Andhra Pradesh and Telangana, too, face the heat. The region’s aluminium extrusion units, which supply inputs to a variety of industries such as EV and consumer electronics — with exports totalling over $3.5 billion in 2024 — will also feel the pinch.
Telangana’s IT industry, second only to Bengaluru, is also worried. The state’s IT advisor Sai Krishna has warned of a cascading effect through impact on staff mobility and reduced IT spending by American companies. With IT exports worth $32 billion in 2024, the impact could slow down the processing of visas for on-site teams and consultants, impacting business.
Rising import costs for physical goods could increase expenses for US companies, potentially leading to spending cuts. Indian IT companies are now pivoting towards remote work models and diversifying markets across Europe, Asia and Latin America to offset their US exposure.
Phil Fersht, CEO of US-based HfS Research, says, “Tariffs are the new wrecking ball for IT.”
Tariff threats extend to industries like granite in Karnataka where quarries fear the worst even though the announced tariff is 10 per cent. At the time of writing, containers loaded with granite were stuck at Chennai port because of the fear that the rates could go up further, making exports totally unviable.
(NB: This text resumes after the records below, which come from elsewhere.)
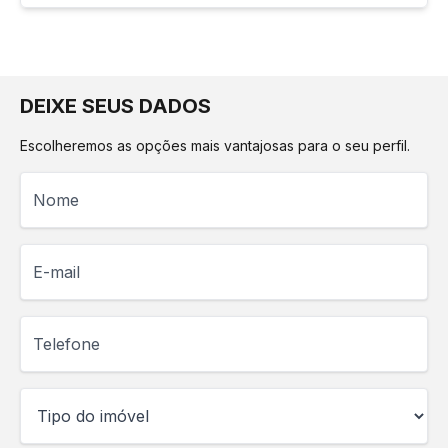
DEIXE SEUS DADOS
Escolheremos as opções mais vantajosas para o seu perfil.
Nome
E-mail
Telefone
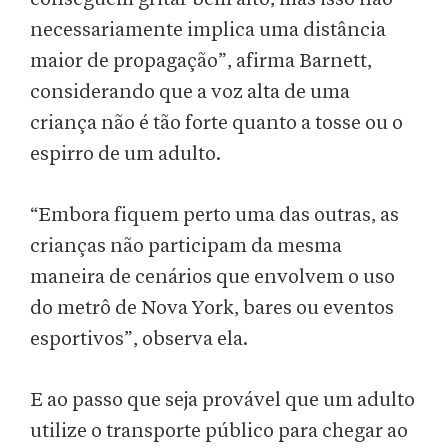
necessariamente implica uma distância
maior de propagação”, afirma Barnett,
considerando que a voz alta de uma
criança não é tão forte quanto a tosse ou o
espirro de um adulto.
“Embora fiquem perto uma das outras, as
crianças não participam da mesma
maneira de cenários que envolvem o uso
do metrô de Nova York, bares ou eventos
esportivos”, observa ela.
E ao passo que seja provável que um adulto
utilize o transporte público para chegar ao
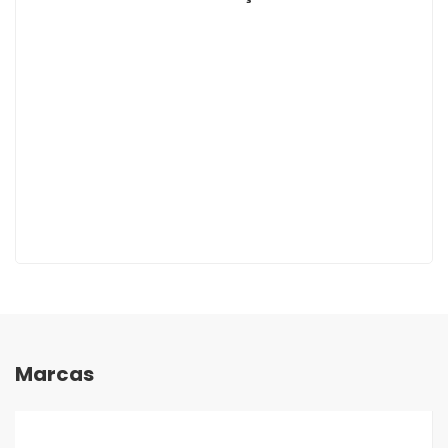
Marcas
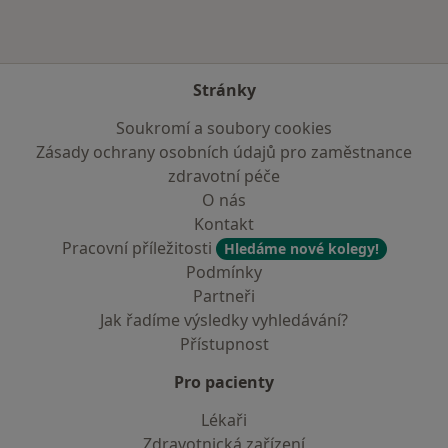
Stránky
Soukromí a soubory cookies
Zásady ochrany osobních údajů pro zaměstnance
zdravotní péče
O nás
Kontakt
Pracovní příležitosti
Hledáme nové kolegy!
Podmínky
Partneři
Jak řadíme výsledky vyhledávání?
Přístupnost
Pro pacienty
Lékaři
Zdravotnická zařízení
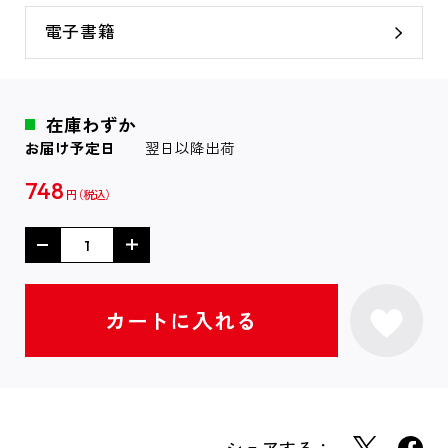
電子書籍
在庫わずか
お届け予定日
翌日以降出荷
748
円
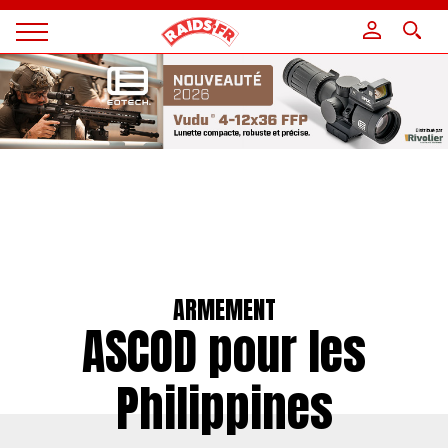
Panneau de gestion des cookies
Magazine
Raids
ARMEMENT
ASCOD pour les
Philippines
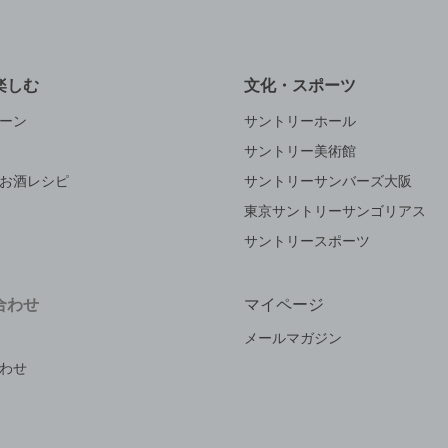
楽しむ
文化・スポーツ
ーン
サントリーホール
サントリー美術館
お酒レシピ
サントリーサンバーズ大阪
東京サントリーサンゴリアス
サントリースポーツ
合わせ
マイページ
メールマガジン
わせ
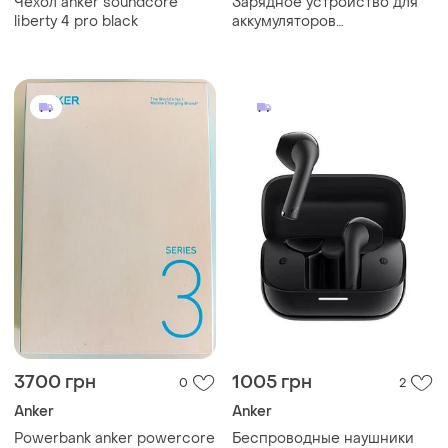
Чехол anker soundcore
Зарядное устройство для
liberty 4 pro black
аккумуляторов
видеокамер!)
3700 грн
1005 грн
0
2
Anker
Anker
Powerbank anker powercore
Беспроводные наушники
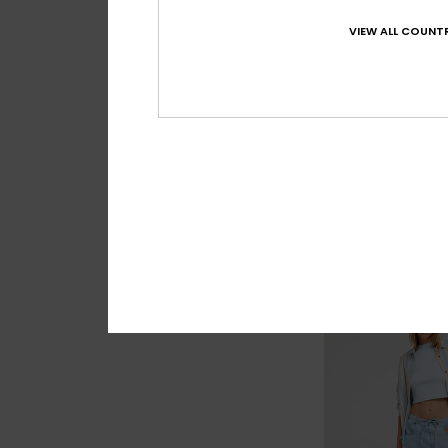
VIEW ALL COUNTR
3
Tropic Dream
Dames Blauw Loose 
€ 80,00
NIEUW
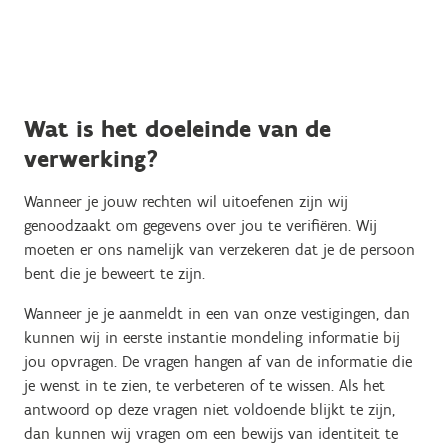
Wat is het doeleinde van de
verwerking?
Wanneer je jouw rechten wil uitoefenen zijn wij
genoodzaakt om gegevens over jou te verifiëren. Wij
moeten er ons namelijk van verzekeren dat je de persoon
bent die je beweert te zijn.
Wanneer je je aanmeldt in een van onze vestigingen, dan
kunnen wij in eerste instantie mondeling informatie bij
jou opvragen. De vragen hangen af van de informatie die
je wenst in te zien, te verbeteren of te wissen. Als het
antwoord op deze vragen niet voldoende blijkt te zijn,
dan kunnen wij vragen om een bewijs van identiteit te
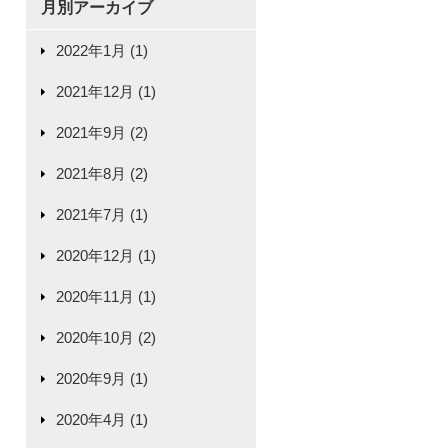
月別アーカイブ
2022年1月 (1)
2021年12月 (1)
2021年9月 (2)
2021年8月 (2)
2021年7月 (1)
2020年12月 (1)
2020年11月 (1)
2020年10月 (2)
2020年9月 (1)
2020年4月 (1)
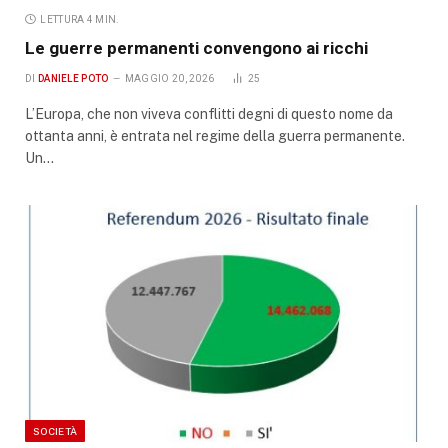
LETTURA 4 MIN.
Le guerre permanenti convengono ai ricchi
DI
DANIELE POTO
MAGGIO 20, 2026
25
L’Europa, che non viveva conflitti degni di questo nome da
ottanta anni, è entrata nel regime della guerra permanente.
Un…
SOCIETÀ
One industry that may have dodged the bullet for now is the pharma industry. Hyderabad, the pharma capital of India, watches with cautious optimism. Most medicines are exempt — a 10 per cent tariff could still be applied — an indication of how dependent the US is on Indian generic medicines, which it cannot replace easily without disruptions.
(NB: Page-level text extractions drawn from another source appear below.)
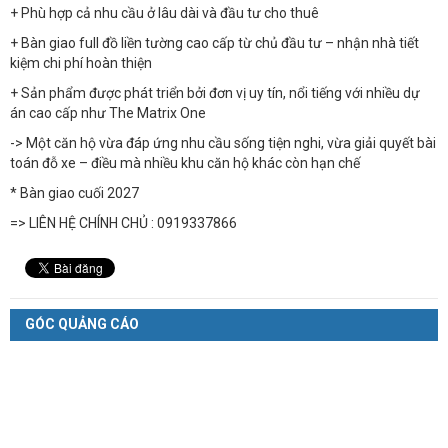
+ Phù hợp cả nhu cầu ở lâu dài và đầu tư cho thuê
+ Bàn giao full đồ liền tường cao cấp từ chủ đầu tư – nhận nhà tiết
kiệm chi phí hoàn thiện
+ Sản phẩm được phát triển bởi đơn vị uy tín, nổi tiếng với nhiều dự
án cao cấp như The Matrix One
-> Một căn hộ vừa đáp ứng nhu cầu sống tiện nghi, vừa giải quyết bài
toán đỗ xe – điều mà nhiều khu căn hộ khác còn hạn chế
* Bàn giao cuối 2027
=> LIÊN HỆ CHÍNH CHỦ : 0919337866
GÓC QUẢNG CÁO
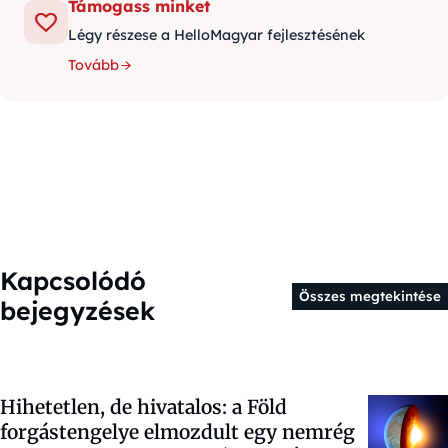
Támogass minket
Légy részese a HelloMagyar fejlesztésének
Tovább
Kapcsolódó
Összes megtekintése
bejegyzések
Hihetetlen, de hivatalos: a Föld
forgástengelye elmozdult egy nemrég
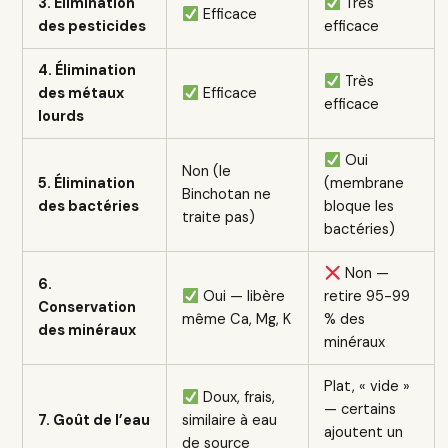
3. Élimination
Très
Efficace
des pesticides
efficace
4. Élimination
Très
des métaux
Efficace
efficace
lourds
Oui
Non (le
5. Élimination
(membrane
Binchotan ne
des bactéries
bloque les
traite pas)
bactéries)
Non —
6.
Oui — libère
retire 95-99
Conservation
même Ca, Mg, K
% des
des minéraux
minéraux
Plat, « vide »
Doux, frais,
— certains
7. Goût de l’eau
similaire à eau
ajoutent un
de source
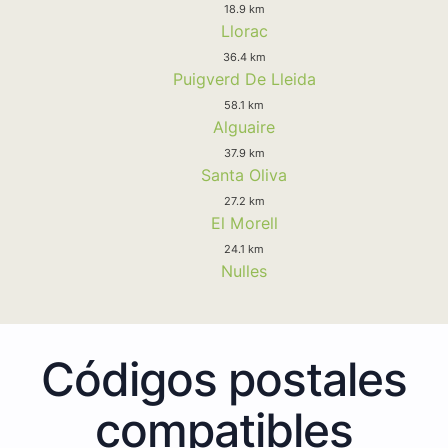
18.9 km
Llorac
36.4 km
Puigverd De Lleida
58.1 km
Alguaire
37.9 km
Santa Oliva
27.2 km
El Morell
24.1 km
Nulles
Códigos postales
compatibles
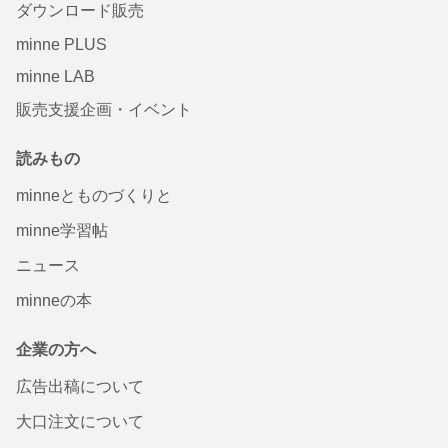
ダウンロード販売
minne PLUS
minne LAB
販売支援企画・イベント
読みもの
minneとものづくりと
minne学習帖
ニュース
minneの本
企業の方へ
広告出稿について
大口注文について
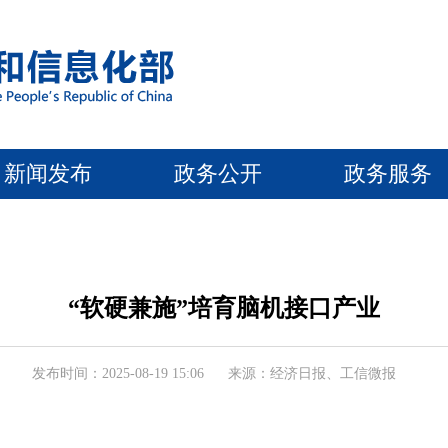
新闻发布
政务公开
政务服务
“软硬兼施”培育脑机接口产业
发布时间：2025-08-19 15:06
来源：经济日报、工信微报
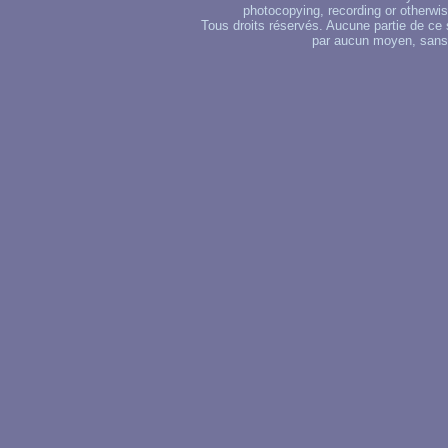
photocopying, recording or otherwise
Tous droits réservés. Aucune partie de ce 
par aucun moyen, sans u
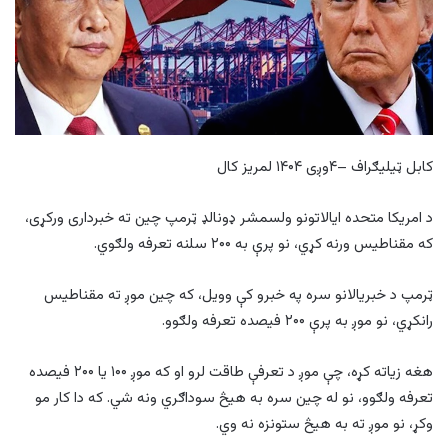
کابل ټیلیګراف –۴وږی ۱۴۰۴ لمریز کال
د امریکا متحده ایالاتونو ولسمشر ډونالډ ټرمپ چین ته خبرداری ورکړی،
که مقناطیس ورنه کړي، نو پرې به ۲۰۰ سلنه تعرفه ولګوي.
ټرمپ د خبریالانو سره په خبرو کې وویل، که چین موږ ته مقناطیس
رانکړي، نو موږ به پرې ۲۰۰ فیصده تعرفه ولګوو.
هغه زیاته کړه، چې موږ د تعرفې طاقت لرو او که موږ ۱۰۰ یا ۲۰۰ فیصده
تعرفه ولګوو، نو له چین سره به هیڅ سوداګري ونه شي. که دا کار مو
وکړ، نو موږ ته به هیڅ ستونزه نه وي.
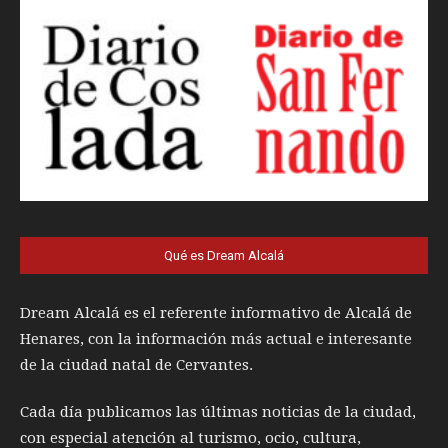
Qué es Dream Alcalá
Dream Alcalá es el referente informativo de Alcalá de
Henares, con la información más actual e interesante
de la ciudad natal de Cervantes.
Cada día publicamos las últimas noticias de la ciudad,
con especial atención al turismo, ocio, cultura,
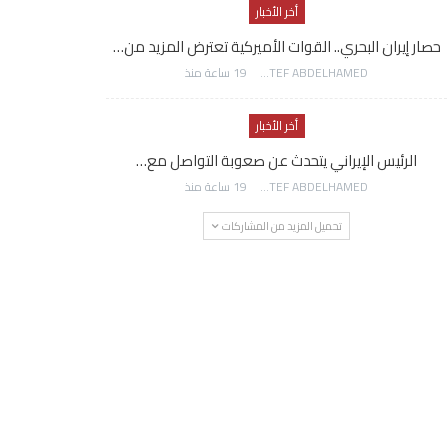
أخر الأخبار
حصار إيران البحري.. القوات الأميركية تعترض المزيد من…
AWATEF ABDELHAMED
19 ساعة منذ
أخر الأخبار
الرئيس الإيراني يتحدث عن صعوبة التواصل مع…
AWATEF ABDELHAMED
19 ساعة منذ
تحميل المزيد من المشاركات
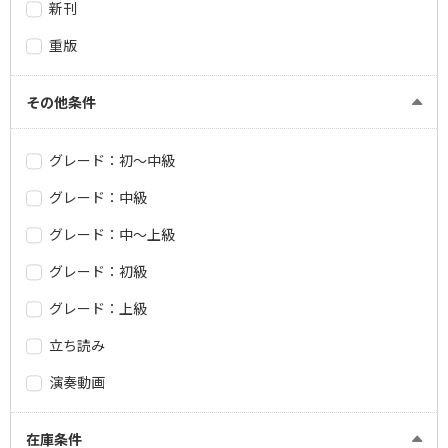
新刊
重版
その他条件
グレード：初～中級
グレード：中級
グレード：中～上級
グレード：初級
グレード：上級
立ち読み
演奏動画
在庫条件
Seafood exporters, on the other hand, are in deep trouble. The US picks up nearly 40 per cent of the country’s exports valued at Rs 40,000 crore. In Andhra Pradesh — home to a sizeable aquaculture economy with frozen shrimp being a major export item — exporters already operating on wafer-thin margins are worried. With multiple duties currently in place, the additional 25 per cent will bring the total to a staggering 59.72 per cent. The state contributes to 60 per cent of India’s shrimp exports, making for 92 per cent of India’s marine product exports.
Prasad Reddy, an exporter from Nellore, said shrimp exporters are petitioning the state government for fiscal concessions. They are also looking at new export markets such as Russia. Pawan Kumar, president of the Seafood Exporters Association of India, put it bluntly, “We are shocked. This is doomsday for the industry.”
While the US is not a market for India’s cars, auto parts manufacturing companies will feel the pressure. Bengaluru-based Bosch (engine parts, brakes and electrical fittings), Tirupati-based battery maker Amara Raja, and pumps and radiator-maker Sundaram Fasteners — with combined exports to US worth Rs 60,000 crore — now face serious headwinds.
Even Kerala, which lacks a strong manufacturing base, has reason to fear. Finance minister K.N. Balagopal says tariffs could wreak havoc on exports of seafood, spices and coir and compared the potential impact to the Covid-era slump.
Punjab, too, is expected to be affected, especially its cycle, auto parts and hosiery industry as also premium rice exporters, all of whom depend on exports to the US and could face reduced orders.